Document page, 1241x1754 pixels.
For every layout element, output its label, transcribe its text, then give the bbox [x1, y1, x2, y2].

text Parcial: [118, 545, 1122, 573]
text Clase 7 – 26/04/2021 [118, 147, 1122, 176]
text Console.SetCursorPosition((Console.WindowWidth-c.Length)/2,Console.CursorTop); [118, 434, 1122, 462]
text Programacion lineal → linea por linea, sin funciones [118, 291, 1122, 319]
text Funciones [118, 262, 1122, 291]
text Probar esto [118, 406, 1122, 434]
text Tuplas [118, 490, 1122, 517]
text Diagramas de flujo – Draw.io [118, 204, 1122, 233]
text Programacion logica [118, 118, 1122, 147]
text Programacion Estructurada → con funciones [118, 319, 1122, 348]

+--

* _BRIEF_: Reproduce the records starting at the beginning and ending at the line containing "text Clase 7", substituting "px" for "pixels" and leaving everything else unchanged.

* _OUTPUT OF THE TASK_:
Document page, 1241x1754 px.
For every layout element, output its label, transcribe its text, then give the bbox [x1, y1, x2, y2].

text Parcial: [118, 545, 1122, 573]
text Clase 7 – 26/04/2021 [118, 147, 1122, 176]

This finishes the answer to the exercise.